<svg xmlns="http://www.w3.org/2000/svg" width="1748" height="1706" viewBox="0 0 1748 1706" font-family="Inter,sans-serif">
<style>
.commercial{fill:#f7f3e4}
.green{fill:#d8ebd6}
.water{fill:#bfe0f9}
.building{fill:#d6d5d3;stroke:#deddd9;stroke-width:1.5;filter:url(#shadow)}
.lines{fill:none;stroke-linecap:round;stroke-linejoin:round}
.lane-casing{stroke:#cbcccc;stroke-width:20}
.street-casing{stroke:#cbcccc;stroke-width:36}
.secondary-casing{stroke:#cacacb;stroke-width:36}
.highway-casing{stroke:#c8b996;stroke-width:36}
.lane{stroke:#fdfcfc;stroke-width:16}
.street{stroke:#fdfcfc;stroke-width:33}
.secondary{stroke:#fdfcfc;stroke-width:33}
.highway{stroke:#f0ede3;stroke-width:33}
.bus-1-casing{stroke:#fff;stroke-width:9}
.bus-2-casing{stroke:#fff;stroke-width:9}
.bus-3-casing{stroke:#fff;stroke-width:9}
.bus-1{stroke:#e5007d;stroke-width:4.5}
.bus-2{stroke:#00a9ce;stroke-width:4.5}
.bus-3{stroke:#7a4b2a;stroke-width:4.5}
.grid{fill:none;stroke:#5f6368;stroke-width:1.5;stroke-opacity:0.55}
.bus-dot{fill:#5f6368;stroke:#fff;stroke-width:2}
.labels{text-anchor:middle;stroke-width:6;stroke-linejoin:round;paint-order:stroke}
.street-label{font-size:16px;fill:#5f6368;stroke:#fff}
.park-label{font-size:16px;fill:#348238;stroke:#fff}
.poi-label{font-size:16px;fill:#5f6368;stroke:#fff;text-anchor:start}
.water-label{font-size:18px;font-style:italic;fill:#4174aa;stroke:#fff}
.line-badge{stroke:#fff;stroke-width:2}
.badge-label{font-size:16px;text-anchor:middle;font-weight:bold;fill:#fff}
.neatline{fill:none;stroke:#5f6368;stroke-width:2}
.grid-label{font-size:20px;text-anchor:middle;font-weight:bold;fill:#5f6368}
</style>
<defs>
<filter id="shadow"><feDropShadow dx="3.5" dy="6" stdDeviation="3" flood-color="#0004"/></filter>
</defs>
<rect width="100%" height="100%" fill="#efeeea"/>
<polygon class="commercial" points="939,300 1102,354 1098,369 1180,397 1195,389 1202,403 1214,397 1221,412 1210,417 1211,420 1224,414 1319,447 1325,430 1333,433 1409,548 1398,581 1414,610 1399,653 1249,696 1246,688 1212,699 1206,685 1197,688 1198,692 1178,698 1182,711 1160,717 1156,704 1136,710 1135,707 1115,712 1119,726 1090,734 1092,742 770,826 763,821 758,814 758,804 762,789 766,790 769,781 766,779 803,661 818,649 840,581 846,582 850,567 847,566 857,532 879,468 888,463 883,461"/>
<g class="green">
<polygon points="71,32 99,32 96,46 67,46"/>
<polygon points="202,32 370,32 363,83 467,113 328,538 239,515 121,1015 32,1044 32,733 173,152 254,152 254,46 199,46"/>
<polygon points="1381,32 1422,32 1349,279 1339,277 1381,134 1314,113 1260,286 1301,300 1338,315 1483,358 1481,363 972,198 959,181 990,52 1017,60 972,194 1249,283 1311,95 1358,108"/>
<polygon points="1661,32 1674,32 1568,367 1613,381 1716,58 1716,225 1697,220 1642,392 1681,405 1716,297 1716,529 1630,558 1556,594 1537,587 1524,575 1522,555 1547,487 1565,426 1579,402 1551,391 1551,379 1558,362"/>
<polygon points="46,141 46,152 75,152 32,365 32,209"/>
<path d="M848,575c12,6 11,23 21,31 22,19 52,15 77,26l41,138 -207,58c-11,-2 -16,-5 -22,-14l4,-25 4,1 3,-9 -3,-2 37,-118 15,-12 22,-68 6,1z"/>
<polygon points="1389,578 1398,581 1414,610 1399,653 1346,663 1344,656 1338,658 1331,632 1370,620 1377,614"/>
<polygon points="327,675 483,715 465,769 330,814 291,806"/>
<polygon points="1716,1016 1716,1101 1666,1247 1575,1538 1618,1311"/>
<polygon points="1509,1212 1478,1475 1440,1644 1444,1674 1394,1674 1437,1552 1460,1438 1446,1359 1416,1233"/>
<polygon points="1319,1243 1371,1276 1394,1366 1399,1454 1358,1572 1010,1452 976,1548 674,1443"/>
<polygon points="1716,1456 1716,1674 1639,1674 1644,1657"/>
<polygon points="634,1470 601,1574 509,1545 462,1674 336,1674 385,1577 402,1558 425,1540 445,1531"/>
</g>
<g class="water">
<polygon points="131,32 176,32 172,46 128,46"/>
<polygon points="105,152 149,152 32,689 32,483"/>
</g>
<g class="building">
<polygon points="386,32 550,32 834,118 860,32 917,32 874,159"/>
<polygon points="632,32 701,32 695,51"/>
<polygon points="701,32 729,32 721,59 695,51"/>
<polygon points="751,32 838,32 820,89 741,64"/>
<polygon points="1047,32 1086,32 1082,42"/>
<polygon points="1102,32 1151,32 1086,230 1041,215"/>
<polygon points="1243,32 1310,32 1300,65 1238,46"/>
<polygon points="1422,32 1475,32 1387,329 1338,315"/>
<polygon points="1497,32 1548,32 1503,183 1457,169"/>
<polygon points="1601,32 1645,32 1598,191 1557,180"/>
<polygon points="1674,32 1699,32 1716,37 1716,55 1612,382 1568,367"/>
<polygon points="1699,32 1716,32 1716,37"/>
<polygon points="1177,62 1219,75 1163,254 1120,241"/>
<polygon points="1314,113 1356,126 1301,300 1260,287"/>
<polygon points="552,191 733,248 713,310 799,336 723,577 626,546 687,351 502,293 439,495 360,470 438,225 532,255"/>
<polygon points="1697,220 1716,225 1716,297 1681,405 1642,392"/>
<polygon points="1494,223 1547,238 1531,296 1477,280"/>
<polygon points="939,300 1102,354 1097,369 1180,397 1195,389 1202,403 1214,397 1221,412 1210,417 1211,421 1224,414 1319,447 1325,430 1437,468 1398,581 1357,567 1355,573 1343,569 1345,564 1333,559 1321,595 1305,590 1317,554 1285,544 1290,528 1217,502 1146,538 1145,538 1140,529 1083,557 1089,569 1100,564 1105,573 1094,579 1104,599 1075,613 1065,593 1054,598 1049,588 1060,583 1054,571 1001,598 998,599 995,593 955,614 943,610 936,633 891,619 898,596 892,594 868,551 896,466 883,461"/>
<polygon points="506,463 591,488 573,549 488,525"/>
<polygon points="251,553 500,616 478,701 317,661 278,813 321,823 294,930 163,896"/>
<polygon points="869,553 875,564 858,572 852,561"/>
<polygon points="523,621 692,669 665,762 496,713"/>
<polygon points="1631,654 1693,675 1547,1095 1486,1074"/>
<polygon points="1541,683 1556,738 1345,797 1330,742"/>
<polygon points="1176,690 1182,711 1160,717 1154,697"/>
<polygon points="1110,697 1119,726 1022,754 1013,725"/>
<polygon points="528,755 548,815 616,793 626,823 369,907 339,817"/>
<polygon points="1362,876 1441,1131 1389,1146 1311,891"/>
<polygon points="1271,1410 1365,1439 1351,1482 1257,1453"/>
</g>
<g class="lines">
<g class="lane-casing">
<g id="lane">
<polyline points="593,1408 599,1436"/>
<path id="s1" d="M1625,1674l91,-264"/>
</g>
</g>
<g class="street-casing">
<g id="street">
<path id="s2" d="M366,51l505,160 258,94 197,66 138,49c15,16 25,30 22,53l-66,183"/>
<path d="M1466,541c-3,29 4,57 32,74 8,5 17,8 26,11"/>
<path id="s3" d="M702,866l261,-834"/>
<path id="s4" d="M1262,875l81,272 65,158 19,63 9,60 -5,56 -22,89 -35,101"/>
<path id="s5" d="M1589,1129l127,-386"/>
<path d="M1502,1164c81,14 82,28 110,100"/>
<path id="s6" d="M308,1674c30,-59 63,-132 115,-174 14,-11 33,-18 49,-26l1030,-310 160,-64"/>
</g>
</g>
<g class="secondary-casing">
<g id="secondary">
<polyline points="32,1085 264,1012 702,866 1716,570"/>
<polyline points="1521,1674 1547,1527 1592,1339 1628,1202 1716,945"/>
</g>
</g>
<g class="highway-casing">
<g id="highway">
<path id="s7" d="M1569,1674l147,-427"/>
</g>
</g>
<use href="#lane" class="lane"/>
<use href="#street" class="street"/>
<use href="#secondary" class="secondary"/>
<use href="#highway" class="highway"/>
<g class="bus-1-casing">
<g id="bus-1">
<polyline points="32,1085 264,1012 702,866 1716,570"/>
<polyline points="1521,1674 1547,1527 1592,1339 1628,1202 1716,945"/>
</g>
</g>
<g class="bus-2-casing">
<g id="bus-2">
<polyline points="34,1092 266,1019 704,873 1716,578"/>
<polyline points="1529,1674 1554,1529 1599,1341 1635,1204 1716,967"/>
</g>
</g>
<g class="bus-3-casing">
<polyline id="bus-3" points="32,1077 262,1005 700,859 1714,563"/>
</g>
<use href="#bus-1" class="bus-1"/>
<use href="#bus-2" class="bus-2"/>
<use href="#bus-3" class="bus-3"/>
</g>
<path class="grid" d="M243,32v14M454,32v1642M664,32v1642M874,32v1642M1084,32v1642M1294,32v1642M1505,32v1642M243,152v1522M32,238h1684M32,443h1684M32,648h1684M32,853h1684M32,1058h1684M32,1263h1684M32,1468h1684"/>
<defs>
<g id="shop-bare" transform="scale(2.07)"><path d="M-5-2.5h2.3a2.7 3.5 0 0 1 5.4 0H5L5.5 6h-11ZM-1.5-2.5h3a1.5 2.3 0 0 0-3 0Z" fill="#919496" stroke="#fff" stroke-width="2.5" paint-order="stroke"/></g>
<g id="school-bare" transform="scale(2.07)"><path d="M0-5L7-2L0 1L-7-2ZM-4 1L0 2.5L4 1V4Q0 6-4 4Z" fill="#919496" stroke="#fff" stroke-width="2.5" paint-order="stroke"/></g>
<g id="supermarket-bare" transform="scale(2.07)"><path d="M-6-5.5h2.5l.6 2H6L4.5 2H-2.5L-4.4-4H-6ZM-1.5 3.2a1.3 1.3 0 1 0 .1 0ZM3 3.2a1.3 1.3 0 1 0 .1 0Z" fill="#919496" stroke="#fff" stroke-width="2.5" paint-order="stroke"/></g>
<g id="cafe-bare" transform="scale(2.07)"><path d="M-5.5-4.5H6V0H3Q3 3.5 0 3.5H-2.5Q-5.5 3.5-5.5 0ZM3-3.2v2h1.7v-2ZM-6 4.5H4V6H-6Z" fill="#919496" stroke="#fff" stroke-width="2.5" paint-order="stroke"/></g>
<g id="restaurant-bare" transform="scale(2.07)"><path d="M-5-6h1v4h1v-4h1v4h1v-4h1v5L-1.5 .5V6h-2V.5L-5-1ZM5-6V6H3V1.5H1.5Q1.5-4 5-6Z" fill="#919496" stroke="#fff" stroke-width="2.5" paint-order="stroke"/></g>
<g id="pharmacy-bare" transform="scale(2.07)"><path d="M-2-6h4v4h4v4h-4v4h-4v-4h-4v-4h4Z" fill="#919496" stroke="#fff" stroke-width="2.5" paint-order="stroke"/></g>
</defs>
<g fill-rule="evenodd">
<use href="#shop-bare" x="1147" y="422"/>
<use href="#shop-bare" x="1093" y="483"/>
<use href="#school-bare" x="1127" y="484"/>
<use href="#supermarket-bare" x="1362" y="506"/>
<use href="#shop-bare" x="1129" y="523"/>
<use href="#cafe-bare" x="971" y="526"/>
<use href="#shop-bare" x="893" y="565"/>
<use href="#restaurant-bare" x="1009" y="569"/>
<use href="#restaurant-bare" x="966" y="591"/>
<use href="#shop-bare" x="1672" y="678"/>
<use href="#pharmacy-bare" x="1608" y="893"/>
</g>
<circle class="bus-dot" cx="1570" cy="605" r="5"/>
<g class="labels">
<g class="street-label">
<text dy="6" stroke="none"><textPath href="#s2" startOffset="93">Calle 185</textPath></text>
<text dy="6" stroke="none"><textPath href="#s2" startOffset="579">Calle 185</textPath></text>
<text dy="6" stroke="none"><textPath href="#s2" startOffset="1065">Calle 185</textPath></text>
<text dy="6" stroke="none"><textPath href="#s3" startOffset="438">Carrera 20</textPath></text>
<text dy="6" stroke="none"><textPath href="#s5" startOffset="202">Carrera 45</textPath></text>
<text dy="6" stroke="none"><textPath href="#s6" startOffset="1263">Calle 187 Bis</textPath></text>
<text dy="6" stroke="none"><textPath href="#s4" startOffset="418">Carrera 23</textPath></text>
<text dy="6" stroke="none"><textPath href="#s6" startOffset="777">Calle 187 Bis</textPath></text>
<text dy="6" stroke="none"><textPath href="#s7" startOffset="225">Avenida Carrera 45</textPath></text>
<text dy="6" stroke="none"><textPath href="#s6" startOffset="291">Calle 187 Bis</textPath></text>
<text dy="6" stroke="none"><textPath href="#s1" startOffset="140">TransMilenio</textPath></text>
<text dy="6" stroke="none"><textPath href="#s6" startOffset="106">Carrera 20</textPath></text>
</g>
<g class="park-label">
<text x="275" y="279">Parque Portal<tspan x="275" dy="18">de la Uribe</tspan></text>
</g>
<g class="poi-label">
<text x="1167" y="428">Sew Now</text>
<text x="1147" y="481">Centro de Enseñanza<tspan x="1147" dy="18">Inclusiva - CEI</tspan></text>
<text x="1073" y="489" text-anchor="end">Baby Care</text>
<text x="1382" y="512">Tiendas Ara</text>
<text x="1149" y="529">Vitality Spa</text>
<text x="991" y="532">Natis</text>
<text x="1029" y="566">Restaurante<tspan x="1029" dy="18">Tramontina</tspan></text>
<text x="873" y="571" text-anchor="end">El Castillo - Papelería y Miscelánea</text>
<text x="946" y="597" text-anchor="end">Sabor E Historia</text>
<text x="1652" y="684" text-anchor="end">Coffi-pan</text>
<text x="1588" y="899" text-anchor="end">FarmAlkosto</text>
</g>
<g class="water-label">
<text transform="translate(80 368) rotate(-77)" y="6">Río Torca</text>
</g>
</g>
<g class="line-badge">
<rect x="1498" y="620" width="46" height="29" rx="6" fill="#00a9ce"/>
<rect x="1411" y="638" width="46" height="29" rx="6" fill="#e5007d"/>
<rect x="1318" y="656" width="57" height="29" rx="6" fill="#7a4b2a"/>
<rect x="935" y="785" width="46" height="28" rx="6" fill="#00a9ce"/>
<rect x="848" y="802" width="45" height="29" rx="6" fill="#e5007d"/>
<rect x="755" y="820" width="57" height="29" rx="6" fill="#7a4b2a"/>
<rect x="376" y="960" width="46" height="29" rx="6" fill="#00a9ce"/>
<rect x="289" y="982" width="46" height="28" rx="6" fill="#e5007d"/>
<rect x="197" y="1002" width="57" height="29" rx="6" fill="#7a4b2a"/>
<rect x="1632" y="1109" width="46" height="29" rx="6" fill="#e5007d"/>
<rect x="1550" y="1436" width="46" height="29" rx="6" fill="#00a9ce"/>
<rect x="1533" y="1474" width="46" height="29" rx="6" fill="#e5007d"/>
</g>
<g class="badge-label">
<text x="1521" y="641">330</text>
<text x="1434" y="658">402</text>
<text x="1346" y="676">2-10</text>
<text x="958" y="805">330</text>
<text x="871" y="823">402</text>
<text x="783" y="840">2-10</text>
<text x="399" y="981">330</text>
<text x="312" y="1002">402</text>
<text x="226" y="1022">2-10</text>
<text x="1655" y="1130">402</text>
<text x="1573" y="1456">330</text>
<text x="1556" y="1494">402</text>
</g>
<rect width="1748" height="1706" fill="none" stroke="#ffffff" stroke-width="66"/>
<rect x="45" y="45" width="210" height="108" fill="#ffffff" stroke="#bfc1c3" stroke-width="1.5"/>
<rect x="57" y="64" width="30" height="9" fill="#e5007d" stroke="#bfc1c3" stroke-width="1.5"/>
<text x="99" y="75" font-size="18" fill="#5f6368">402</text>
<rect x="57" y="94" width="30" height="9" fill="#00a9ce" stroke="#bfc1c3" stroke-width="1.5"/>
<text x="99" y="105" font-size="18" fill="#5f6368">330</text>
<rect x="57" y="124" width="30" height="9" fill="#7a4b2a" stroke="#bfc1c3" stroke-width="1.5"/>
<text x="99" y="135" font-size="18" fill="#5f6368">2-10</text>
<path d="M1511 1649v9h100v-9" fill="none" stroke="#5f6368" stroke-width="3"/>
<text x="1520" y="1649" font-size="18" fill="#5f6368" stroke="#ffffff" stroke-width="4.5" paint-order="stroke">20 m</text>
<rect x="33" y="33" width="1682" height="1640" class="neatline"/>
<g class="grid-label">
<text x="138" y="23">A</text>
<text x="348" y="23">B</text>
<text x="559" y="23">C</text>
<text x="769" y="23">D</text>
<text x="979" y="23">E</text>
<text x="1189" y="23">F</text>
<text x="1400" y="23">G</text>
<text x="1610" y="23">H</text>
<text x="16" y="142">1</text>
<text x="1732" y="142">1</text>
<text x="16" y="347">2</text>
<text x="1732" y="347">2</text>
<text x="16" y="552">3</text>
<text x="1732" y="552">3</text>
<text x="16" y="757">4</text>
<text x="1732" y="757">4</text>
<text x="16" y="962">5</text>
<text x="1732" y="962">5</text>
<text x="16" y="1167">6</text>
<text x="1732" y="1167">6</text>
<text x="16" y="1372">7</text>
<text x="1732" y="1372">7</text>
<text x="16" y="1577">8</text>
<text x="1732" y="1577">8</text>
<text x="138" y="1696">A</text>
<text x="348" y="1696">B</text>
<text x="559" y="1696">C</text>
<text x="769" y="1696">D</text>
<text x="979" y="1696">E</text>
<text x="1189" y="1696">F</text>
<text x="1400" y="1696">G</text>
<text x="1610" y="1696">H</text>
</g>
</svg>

● ● ● ●

▸ **What the exercise asks**
In the records above, locate the lines holding the word "cbcccc". Copy each of them.

▸ **Reply**
.lane-casing{stroke:#cbcccc;stroke-width:20}
.street-casing{stroke:#cbcccc;stroke-width:36}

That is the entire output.